If the pigeon is to have any chance of surviving at all, it must be put on antibiotics immediately, or it will die if not of its injuries, then from the infection that comes from a cat attack, as cat saliva carries a bacteria - pasturella - deadly to birds. 

One thing you can do is put a collar with bells on the cat. That way at least healthy birds can avoid some stealth attacks. Obviously the bells will be of no help to those that cannot fly because of injury or sickness. Other than that, just keep the cat inside as much as possible.


----------



## Bella_F (Nov 29, 2008)

That must feel awful, after all the work you put in trying to save the pigeon She's probably killed a lot more birds & other wildlife than what you've seen too.
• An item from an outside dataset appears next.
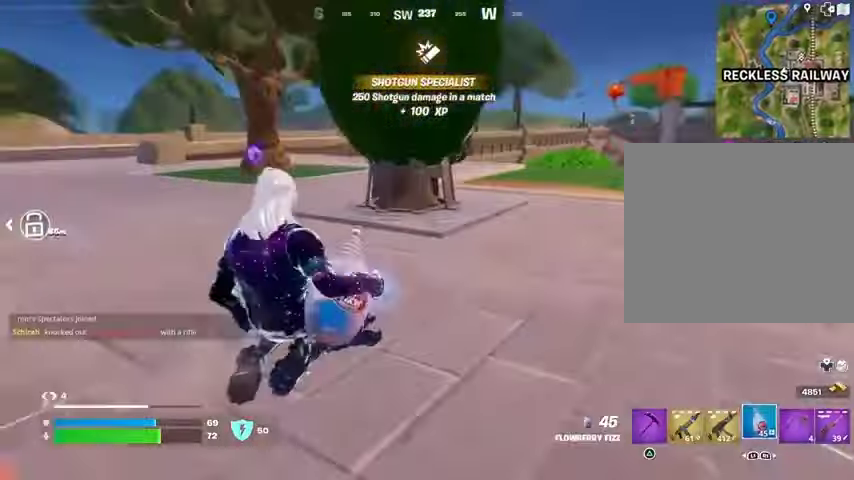
{"buttons": ["R2"], "left_stick": "up", "right_stick": "center", "events": [[33, "right_stick", "left"], [67, "left_stick", "up"], [133, "R3", "down"], [167, "right_stick", "center"], [233, "R3", "up"]]}
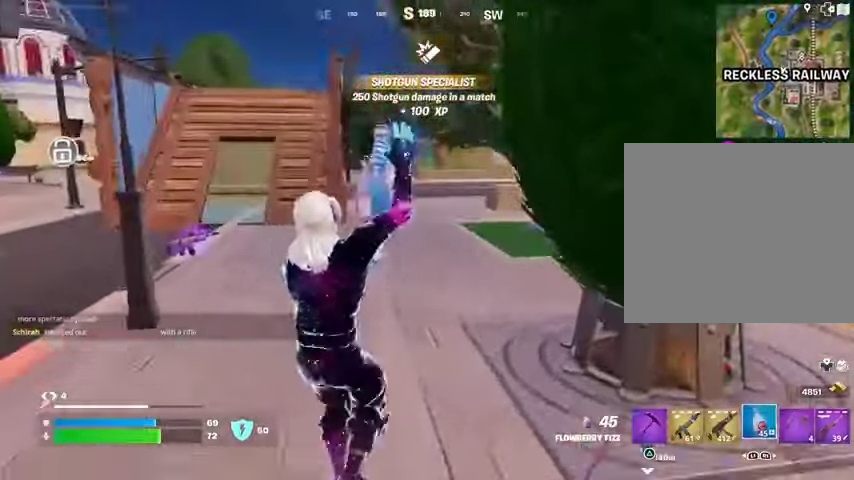
{"buttons": ["R2"], "left_stick": "up-right", "right_stick": "center", "events": [[33, "right_stick", "left"], [100, "left_stick", "up-right"], [267, "right_stick", "center"]]}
It sounds like the main problem is she is let outdoors. All cats will kill for fun and kill prolifically- she is not abnormal or evil, she's just being a cat. She really needs to be trained into staying indoors. Some cats can be trained to use a human toilet, so its not impossible- you've just got to be strong with her when she gets in her moods.


----------



## SlinkiFox (May 31, 2012)

You can buy bleepers for cats too. They sound an audible warning even if the cat is motionless waiting in ambush.


----------



## amanda1 (Nov 20, 2011)

Well it made it through the night, which is longer than I expected. I do have it drinking some ornacycline antibiotics which I'm sure isn't exactly what he needs. But it's all I have on hand from the first pigeon I helped. He isn't breathing through his beak anymore so I think that's good but still has some heavy breathing in general. 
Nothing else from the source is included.